DOCUMENT SECTION:
Studio album by Wilco
- Released: October 4, 2019
- Recorded: January 2019
- Studio: The Loft, Chicago, Illinois, U.S.
- Genre: Folk rock
- Length: 42:27
- Label: dBpm
- Producer: Jeff Tweedy; Tom Schick;

Wilco chronology
| Schmilco (2016) | Ode to Joy (2019) | Cruel Country (2022) |

Singles from Ode to Joy
- "Love Is Everywhere (Beware)" Released: July 16, 2019; "Everyone Hides" Released: September 17, 2019;

= Ode to Joy (Wilco album) =

Ode to Joy is the eleventh studio album by the American rock band Wilco, released on October 4, 2019, by dBpm Records. The release has received positive reviews.

ENTRIES SHOWN:

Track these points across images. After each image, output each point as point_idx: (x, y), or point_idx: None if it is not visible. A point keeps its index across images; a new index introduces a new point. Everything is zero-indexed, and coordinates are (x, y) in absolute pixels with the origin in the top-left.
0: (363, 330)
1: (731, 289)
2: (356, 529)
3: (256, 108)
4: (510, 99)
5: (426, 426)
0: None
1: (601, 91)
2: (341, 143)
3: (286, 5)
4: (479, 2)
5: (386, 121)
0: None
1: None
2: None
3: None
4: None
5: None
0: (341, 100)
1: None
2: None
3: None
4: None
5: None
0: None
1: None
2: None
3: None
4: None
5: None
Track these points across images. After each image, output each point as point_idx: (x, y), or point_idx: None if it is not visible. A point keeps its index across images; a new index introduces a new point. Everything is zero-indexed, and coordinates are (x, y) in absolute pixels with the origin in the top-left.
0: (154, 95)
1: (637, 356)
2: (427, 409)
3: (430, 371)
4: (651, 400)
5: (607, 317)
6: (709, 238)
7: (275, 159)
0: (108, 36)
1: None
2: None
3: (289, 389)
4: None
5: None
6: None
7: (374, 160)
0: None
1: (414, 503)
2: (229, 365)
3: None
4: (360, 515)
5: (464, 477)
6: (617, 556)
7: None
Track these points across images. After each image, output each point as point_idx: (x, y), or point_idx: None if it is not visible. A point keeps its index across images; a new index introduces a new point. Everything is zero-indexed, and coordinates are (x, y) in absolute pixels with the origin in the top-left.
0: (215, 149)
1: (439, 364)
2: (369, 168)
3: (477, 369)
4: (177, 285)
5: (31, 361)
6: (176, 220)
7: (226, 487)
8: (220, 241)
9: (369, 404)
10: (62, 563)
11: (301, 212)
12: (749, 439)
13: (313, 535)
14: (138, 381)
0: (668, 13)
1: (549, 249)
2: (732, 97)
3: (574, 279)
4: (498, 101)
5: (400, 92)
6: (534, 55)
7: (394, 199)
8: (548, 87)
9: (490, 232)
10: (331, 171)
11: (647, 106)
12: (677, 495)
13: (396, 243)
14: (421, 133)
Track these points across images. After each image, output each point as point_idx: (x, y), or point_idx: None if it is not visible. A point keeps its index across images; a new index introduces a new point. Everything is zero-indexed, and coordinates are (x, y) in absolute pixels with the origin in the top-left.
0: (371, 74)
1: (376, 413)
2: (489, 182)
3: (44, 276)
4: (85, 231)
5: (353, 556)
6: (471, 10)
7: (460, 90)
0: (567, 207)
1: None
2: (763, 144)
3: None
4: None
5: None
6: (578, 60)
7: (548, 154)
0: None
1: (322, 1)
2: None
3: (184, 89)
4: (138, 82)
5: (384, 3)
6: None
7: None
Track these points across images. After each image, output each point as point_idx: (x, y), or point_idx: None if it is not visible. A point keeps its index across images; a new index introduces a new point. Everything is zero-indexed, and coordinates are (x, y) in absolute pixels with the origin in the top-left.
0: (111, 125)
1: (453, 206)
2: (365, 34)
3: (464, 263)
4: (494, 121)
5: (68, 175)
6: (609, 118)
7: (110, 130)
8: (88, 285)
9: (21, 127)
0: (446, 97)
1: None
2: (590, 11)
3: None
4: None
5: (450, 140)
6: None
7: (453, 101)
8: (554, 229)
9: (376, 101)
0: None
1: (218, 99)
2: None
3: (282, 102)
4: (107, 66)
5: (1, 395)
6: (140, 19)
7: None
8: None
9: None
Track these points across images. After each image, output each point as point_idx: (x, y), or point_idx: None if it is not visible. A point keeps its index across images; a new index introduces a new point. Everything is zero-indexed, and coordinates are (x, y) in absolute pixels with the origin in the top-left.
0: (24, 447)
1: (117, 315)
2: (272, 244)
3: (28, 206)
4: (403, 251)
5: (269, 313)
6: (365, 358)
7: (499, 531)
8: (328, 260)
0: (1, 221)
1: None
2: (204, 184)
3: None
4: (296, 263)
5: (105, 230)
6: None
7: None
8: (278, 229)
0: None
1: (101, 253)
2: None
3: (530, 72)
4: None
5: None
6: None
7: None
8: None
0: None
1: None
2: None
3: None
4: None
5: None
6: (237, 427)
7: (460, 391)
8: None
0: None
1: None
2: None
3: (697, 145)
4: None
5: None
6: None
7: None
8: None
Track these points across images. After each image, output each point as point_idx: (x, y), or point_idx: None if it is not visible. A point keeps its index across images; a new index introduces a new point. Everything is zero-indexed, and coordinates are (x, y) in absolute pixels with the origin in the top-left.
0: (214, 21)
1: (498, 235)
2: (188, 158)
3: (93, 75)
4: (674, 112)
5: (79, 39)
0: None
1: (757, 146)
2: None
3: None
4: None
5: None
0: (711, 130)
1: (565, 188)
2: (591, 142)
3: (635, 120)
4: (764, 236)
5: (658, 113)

SHORT TASK 1:
Answer these from the Ode to Joy page:
(a) In which studio was the album recorded?
(b) Which single came out on September 17, 2019?
(c) Which Wilco album followed Ode to Joy?
SHORT TASK 2:
Translate this sentence from the Ode to Joy page into Spanish: "The release has received positive reviews."
The entries aren't needed for anything here.

SOLUTION 1:
(a) The Loft, Chicago, Illinois, U.S.
(b) "Everyone Hides"
(c) Cruel Country (2022)

SOLUTION 2:
El lanzamiento ha recibido críticas positivas.